WHAT YOU HAVE TO DO> Rewrite the rows from the line with "pose: elev=289.2 azim=199.9" to the line with "Dot at: (276, 232)", replacing "dist" with "distance" and changing nothing else. Leave the pictures out of your answer.

SUPPLIED ENTRIES>
****
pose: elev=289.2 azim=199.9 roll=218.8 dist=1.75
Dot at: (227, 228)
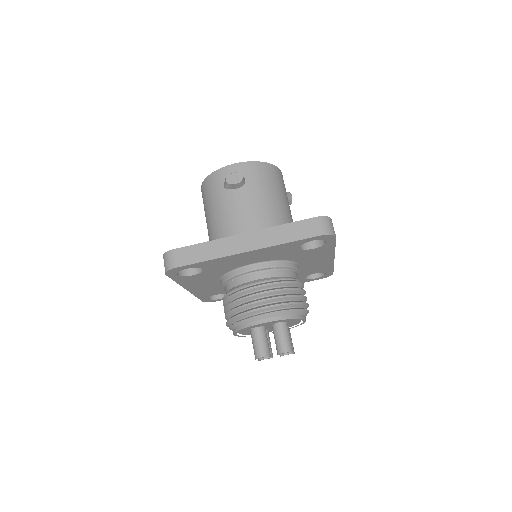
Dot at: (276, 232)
****
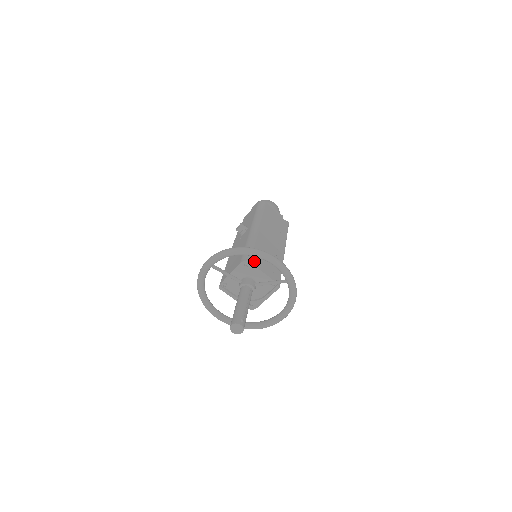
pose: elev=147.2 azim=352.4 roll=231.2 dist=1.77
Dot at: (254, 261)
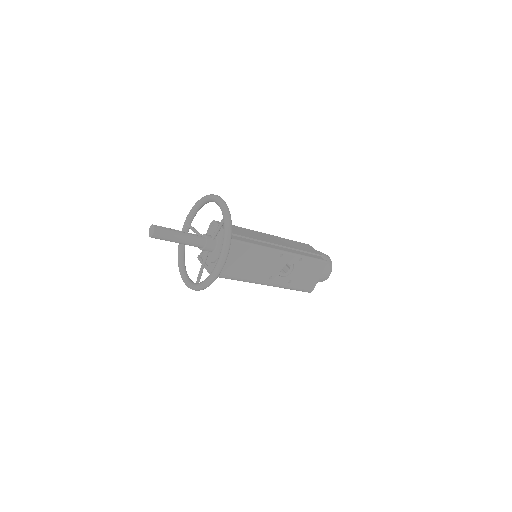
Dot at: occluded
****
FULL SOLUTION>
pose: elev=289.2 azim=199.9 roll=218.8 distance=1.75
Dot at: (227, 228)
Dot at: (276, 232)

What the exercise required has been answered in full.